# perfect time for my truck to be down



## richsoucie (Dec 8, 2005)

jjjjjjjjjj


----------



## 6feetdeep (Sep 8, 2006)

I feel for ya' man. Every piece of equip. I touched today broke, we were scrambling to try and keep up. If it had happened on a weekday, I'd be f..ed. Maybe tomorrow will be a better day.


----------



## mike psd (Aug 12, 2007)

chirst thats not good at all . hope get something rigged up soon


----------



## RBRONKEMA GHTFD (Dec 17, 2006)

What happened to your truck? That does suck too. I'd be screwed up the you know what if that happened to me. KNOCKING ON WOOD!!!!!!!


----------



## PlowingRedneck (Nov 26, 2007)

Yea that does suck. I was on my last driveway when my pin and cable just broke and i was omg it already broke earlier this morning then all of sudden it breaks good. O well at least it broke on my last driveway lol.

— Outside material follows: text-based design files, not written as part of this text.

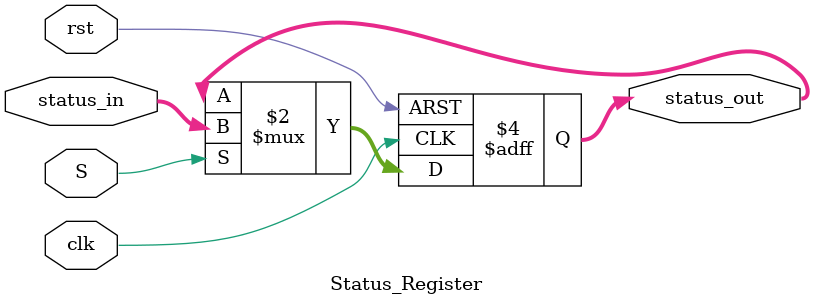
<source format=v>

`timescale 1ns/1ns

module EXE_Stage(input clk,rst,input WB_EN_IN,MEM_R_EN_IN,MEM_W_EN_IN,B,S,
                     input [3:0] EXE_CMD, input [31:0] PC,Val_Rn,Val_Rm,ALU_Res_Reg,Result_WB,
                     input imm,input[11:0] Shift_operand, input[23:0] Signed_imm24,
                     input [3:0]SR,input[1:0] Sel_src1,Sel_src2,
                     output [31:0]ALU_Res,Branch_Address,Mux2_out,output [3:0] status_out);
  wire MEM_CMD;
  wire [31:0] Val2;
  wire [3:0] status;
  wire [31:0] ALU_in1;

 
  assign MEM_CMD = MEM_R_EN_IN | MEM_W_EN_IN;
  
  adder Adder({{6{Signed_imm24[23]}},Signed_imm24, 2'b0} ,PC, Branch_Address);
  Val2Generator g1(Mux2_out,imm,MEM_CMD,Shift_operand,Val2);
  ALU alu(ALU_in1,Val2,EXE_CMD,SR[1],status,ALU_Res); 
  Status_Register sr(clk,rst,S,status,status_out);//{N,Z,C,V}
  
  assign ALU_in1 = (Sel_src1 == 2'b00)? Val_Rn : (Sel_src1 == 2'b01) ? 
  ALU_Res_Reg : (Sel_src1 == 2'b10) ? Result_WB : Val_Rn ;
  
  assign Mux2_out = (Sel_src2 == 2'b00)? Val_Rm : (Sel_src2 == 2'b01) ? 
  ALU_Res_Reg : (Sel_src2 == 2'b10) ? Result_WB : Val_Rm ;
  
endmodule
    
 // TODO Mode bayad 00 bashe   age B branche mish intori kard k ld = (S& ~B & ~MEM_CMD)
module Status_Register(input clk,rst,S,input [3:0] status_in,output reg [3:0]status_out);

  always@(negedge clk,posedge rst)begin
    if (rst)
      status_out <= 4'b0;
    else if (S)
      status_out <= status_in;
   end
endmodule 


      
    


</source>
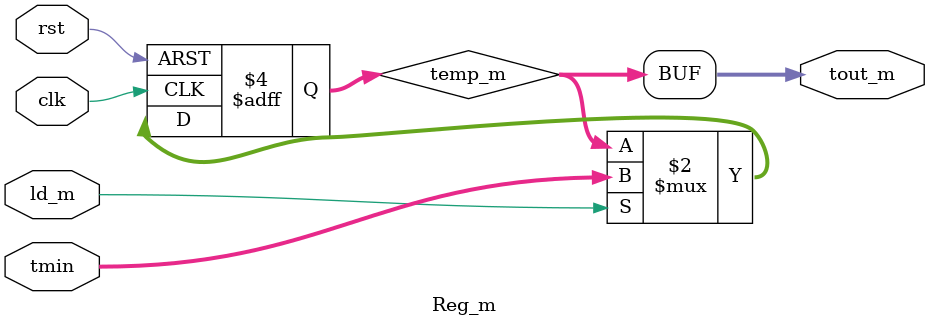
<source format=v>
`timescale 1ns/1ps
module Reg_m(
    input clk, 
    input rst,
    input [11:0]tmin,
    input ld_m,
    output [11:0] tout_m
);
reg [11:0] temp_m;
always@(posedge clk or posedge rst)
begin
    if (rst)
        temp_m <= 0;
    else 
        if(ld_m)
        temp_m <= tmin;
    
end
assign tout_m = temp_m;
endmodule
</source>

Happy Plowing!!!!!!!!!!!!!!!!!!!


----------



## richsoucie (Dec 8, 2005)

my caliper sprung a leak i lost the entire fluid resivoir in like 5 min


----------



## ameyerman (Dec 15, 2005)

i know what ya mean. tie-rod just fell off on my truck. went right off the road. was down for about 3 hours. not a good day.


----------